This Community Center is part of a new network of small format public buildings which have been planned by the Government of Antioquia, distributed in eighty municipalities. This new network is a wide educational project with a public character in organization with the municipal communities, its aim is to make high quality education reach various regions of the department. All the community centers have a similar program and a unique public space. This kind of project set out by the Government of Antioquia allowed to do collaborative work between a group of representatives of the municipality, of the Government and the architects: through simple meetings the community expressed their wishes and needs regarding the educational and architectural project with texts and drawings.
San Vicente Ferrer is a municipality located in Eastern Antioquia at 2150 mts above sea level, in a mountainous region with a constant cold climate. 70% of its inhabitants are farmers. Its little center consists of an “organic” urban structure laid out on an irregular and steep topography. The allocated plot for the community center is located on the edge of the town center and is a fragment of a mountain which was previously cut and flattened on three sides of its perimeter, leaving an elevated and sloping surface. The drawings and petitions of the community were consistent on the wish of having a building with a central patio and the possibility of having an open air theatre, requests which were articulated with the topographic characteristics of the plot and the educational program defined by the government.

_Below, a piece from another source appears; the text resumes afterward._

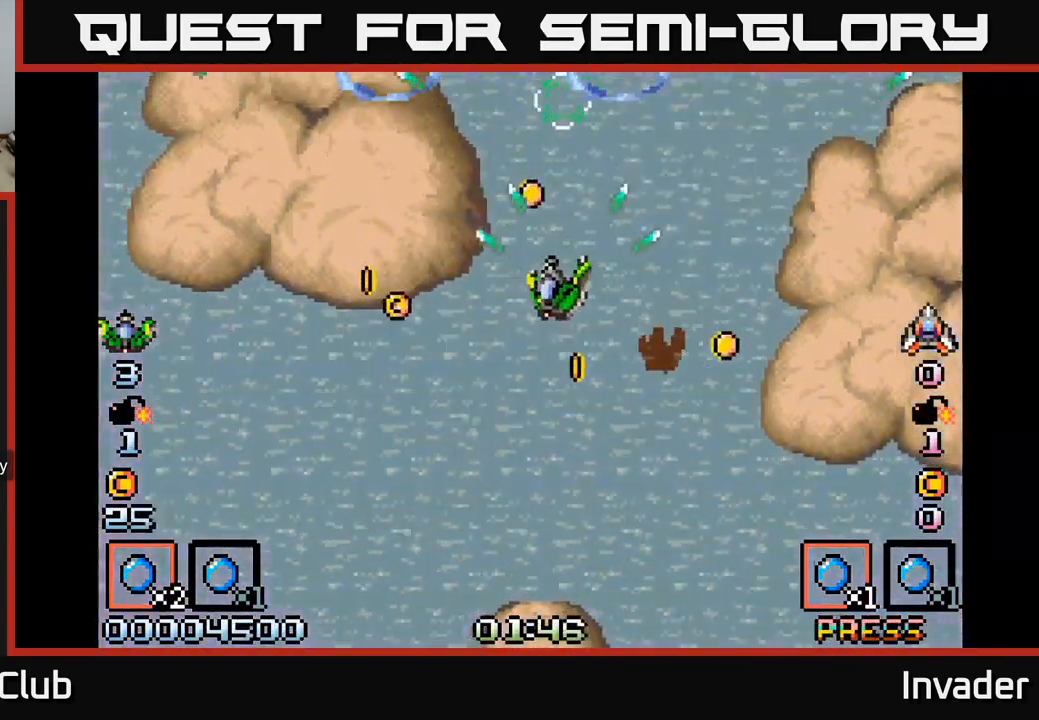
{"buttons": ["DPAD_DOWN", "DPAD_RIGHT"], "right_stick": "center", "events": [[67, "B", "up"], [167, "B", "down"], [283, "B", "up"], [383, "B", "down"], [400, "DPAD_LEFT", "up"], [450, "DPAD_RIGHT", "down"], [483, "B", "up"]]}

The pedestrian and vehicular path which connects the community center with the urban center is articulated to a new access ramp which crosses the building and its stepped patio towards the public terraces of the roof from which one can observe the close landscape and circuit back to the town. This building wants to restore the mountain fragment which the earth movements left, increasing public spaces with its roofs and stepped patio; it can be crossed from the roof to the interior, o from the access ramp towards the patio, and its geometry is obtained from the contour lines of the land. The dark stone which was chosen to veneer its walls and the concrete tiles of its floors are connected to the traditional materials used in constructions of the region. Every interior space has a skylight orientated to receive indirect light, and the cold north-south air stream is obstructed with the arms of the building allowing a temperate climate in the interior patio which serves as an open air stage.